From the data below, repeat exactly the lines from the line with "text: (67, 617) -> (73, 632), moved" to the line with "text: (397, 706) -> (273, 768), moved", both included.

*** Opening of Stored data ***

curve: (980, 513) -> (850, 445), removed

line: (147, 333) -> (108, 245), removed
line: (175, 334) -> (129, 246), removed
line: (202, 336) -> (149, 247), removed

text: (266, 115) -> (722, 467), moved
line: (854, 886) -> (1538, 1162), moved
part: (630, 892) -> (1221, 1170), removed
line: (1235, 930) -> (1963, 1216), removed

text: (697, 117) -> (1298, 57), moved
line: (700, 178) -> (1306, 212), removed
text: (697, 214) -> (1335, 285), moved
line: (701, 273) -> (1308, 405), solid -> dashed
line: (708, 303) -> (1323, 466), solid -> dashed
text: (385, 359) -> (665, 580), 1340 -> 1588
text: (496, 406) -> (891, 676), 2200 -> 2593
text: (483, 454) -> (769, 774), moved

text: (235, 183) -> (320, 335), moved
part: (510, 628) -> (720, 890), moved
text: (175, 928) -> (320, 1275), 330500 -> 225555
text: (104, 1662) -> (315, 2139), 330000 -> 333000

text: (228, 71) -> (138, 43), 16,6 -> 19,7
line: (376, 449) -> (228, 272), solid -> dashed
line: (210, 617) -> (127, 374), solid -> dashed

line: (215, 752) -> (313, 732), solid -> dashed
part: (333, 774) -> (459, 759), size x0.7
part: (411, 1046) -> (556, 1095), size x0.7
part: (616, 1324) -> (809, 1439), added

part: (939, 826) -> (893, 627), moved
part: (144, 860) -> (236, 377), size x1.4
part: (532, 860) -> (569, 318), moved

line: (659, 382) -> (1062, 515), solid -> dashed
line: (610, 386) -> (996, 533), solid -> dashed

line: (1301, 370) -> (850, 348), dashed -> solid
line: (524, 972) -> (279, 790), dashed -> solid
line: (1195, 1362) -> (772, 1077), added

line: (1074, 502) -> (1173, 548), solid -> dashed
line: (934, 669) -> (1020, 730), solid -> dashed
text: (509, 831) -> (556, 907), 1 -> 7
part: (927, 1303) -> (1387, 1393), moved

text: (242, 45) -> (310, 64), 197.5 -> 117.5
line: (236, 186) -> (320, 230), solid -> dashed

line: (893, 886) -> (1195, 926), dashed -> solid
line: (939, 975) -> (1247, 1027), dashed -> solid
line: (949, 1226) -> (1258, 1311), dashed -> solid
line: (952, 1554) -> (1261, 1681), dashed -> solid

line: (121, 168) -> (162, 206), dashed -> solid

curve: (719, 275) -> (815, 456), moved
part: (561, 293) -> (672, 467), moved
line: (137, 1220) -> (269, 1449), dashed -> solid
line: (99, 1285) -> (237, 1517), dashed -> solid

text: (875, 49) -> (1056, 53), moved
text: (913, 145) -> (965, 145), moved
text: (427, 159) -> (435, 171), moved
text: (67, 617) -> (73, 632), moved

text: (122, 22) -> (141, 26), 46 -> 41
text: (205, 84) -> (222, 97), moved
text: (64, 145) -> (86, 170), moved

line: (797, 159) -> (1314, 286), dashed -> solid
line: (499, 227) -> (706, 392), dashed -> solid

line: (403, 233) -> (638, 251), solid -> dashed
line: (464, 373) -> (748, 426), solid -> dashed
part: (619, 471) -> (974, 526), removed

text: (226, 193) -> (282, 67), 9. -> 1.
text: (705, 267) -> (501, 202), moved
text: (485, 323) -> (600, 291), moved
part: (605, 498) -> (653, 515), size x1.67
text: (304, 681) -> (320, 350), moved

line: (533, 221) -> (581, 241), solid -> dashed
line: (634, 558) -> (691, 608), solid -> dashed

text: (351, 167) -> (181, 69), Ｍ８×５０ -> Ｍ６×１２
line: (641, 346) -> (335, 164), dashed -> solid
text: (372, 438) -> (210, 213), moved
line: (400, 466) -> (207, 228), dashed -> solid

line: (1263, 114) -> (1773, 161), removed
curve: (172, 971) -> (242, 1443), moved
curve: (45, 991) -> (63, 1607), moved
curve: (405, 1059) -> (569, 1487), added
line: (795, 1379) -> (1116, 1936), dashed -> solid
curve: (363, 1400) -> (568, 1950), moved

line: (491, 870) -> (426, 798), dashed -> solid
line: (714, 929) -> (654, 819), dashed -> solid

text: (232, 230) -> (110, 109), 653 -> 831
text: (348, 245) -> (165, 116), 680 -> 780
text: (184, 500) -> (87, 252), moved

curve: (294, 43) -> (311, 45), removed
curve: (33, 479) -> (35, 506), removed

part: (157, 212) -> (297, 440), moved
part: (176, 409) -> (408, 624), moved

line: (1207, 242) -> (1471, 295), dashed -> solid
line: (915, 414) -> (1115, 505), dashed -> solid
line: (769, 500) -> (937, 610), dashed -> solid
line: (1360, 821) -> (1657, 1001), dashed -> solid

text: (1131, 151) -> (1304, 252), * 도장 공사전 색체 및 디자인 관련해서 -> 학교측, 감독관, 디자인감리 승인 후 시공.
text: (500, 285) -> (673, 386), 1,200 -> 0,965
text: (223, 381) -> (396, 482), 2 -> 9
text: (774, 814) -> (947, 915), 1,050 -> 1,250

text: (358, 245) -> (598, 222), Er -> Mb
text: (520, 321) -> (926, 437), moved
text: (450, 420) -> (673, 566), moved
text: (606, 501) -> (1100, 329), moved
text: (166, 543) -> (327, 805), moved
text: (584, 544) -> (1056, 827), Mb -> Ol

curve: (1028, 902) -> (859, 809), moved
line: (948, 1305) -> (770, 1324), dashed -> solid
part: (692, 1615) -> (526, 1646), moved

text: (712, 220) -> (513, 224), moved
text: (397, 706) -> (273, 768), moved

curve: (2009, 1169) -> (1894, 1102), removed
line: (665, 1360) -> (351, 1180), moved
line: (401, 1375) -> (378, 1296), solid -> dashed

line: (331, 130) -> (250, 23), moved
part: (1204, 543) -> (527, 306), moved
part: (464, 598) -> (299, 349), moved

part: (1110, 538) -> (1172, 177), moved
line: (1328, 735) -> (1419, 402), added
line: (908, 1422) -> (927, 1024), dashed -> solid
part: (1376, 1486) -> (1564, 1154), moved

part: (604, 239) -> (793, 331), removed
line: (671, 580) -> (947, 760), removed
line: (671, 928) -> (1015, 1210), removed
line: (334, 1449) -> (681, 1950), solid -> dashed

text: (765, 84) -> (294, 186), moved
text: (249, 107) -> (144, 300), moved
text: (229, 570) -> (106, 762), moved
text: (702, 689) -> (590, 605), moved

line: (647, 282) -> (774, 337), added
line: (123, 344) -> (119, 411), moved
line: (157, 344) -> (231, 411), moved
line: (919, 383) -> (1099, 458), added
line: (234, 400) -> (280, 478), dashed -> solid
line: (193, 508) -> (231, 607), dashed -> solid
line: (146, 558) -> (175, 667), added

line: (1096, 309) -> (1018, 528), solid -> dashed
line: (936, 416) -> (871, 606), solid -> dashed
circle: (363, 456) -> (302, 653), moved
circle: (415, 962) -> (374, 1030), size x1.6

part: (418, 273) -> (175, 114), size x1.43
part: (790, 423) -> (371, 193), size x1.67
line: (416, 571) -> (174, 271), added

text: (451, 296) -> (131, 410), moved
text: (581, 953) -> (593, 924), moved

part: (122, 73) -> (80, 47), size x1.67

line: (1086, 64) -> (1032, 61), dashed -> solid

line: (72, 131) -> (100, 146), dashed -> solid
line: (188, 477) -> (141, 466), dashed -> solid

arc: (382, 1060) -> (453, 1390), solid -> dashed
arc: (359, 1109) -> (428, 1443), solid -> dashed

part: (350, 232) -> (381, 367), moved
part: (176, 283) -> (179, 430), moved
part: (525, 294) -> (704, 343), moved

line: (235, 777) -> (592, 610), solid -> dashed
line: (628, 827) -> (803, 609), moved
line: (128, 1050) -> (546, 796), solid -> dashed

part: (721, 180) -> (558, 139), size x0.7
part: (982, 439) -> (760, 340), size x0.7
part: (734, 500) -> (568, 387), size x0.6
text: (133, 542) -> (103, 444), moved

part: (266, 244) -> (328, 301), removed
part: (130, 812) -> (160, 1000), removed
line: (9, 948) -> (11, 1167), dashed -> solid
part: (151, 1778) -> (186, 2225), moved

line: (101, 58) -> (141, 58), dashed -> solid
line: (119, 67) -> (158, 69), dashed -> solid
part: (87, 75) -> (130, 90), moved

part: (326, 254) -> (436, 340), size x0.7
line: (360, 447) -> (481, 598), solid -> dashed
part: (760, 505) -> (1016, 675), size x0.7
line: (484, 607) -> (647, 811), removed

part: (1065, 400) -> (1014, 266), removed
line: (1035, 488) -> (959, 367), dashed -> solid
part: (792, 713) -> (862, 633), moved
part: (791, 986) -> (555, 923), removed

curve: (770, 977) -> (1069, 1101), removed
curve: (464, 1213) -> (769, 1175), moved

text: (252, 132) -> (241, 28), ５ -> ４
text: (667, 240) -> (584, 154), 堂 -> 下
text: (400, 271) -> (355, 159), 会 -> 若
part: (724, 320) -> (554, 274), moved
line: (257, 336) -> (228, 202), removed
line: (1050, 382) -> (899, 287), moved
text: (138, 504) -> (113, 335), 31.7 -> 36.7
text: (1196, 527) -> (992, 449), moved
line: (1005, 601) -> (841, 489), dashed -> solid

*** Close of Stored data ***

* [Completed task]
text: (67, 617) -> (73, 632), moved

text: (122, 22) -> (141, 26), 46 -> 41
text: (205, 84) -> (222, 97), moved
text: (64, 145) -> (86, 170), moved

line: (797, 159) -> (1314, 286), dashed -> solid
line: (499, 227) -> (706, 392), dashed -> solid

line: (403, 233) -> (638, 251), solid -> dashed
line: (464, 373) -> (748, 426), solid -> dashed
part: (619, 471) -> (974, 526), removed

text: (226, 193) -> (282, 67), 9. -> 1.
text: (705, 267) -> (501, 202), moved
text: (485, 323) -> (600, 291), moved
part: (605, 498) -> (653, 515), size x1.67
text: (304, 681) -> (320, 350), moved

line: (533, 221) -> (581, 241), solid -> dashed
line: (634, 558) -> (691, 608), solid -> dashed

text: (351, 167) -> (181, 69), Ｍ８×５０ -> Ｍ６×１２
line: (641, 346) -> (335, 164), dashed -> solid
text: (372, 438) -> (210, 213), moved
line: (400, 466) -> (207, 228), dashed -> solid

line: (1263, 114) -> (1773, 161), removed
curve: (172, 971) -> (242, 1443), moved
curve: (45, 991) -> (63, 1607), moved
curve: (405, 1059) -> (569, 1487), added
line: (795, 1379) -> (1116, 1936), dashed -> solid
curve: (363, 1400) -> (568, 1950), moved

line: (491, 870) -> (426, 798), dashed -> solid
line: (714, 929) -> (654, 819), dashed -> solid

text: (232, 230) -> (110, 109), 653 -> 831
text: (348, 245) -> (165, 116), 680 -> 780
text: (184, 500) -> (87, 252), moved

curve: (294, 43) -> (311, 45), removed
curve: (33, 479) -> (35, 506), removed

part: (157, 212) -> (297, 440), moved
part: (176, 409) -> (408, 624), moved

line: (1207, 242) -> (1471, 295), dashed -> solid
line: (915, 414) -> (1115, 505), dashed -> solid
line: (769, 500) -> (937, 610), dashed -> solid
line: (1360, 821) -> (1657, 1001), dashed -> solid

text: (1131, 151) -> (1304, 252), * 도장 공사전 색체 및 디자인 관련해서 -> 학교측, 감독관, 디자인감리 승인 후 시공.
text: (500, 285) -> (673, 386), 1,200 -> 0,965
text: (223, 381) -> (396, 482), 2 -> 9
text: (774, 814) -> (947, 915), 1,050 -> 1,250

text: (358, 245) -> (598, 222), Er -> Mb
text: (520, 321) -> (926, 437), moved
text: (450, 420) -> (673, 566), moved
text: (606, 501) -> (1100, 329), moved
text: (166, 543) -> (327, 805), moved
text: (584, 544) -> (1056, 827), Mb -> Ol

curve: (1028, 902) -> (859, 809), moved
line: (948, 1305) -> (770, 1324), dashed -> solid
part: (692, 1615) -> (526, 1646), moved

text: (712, 220) -> (513, 224), moved
text: (397, 706) -> (273, 768), moved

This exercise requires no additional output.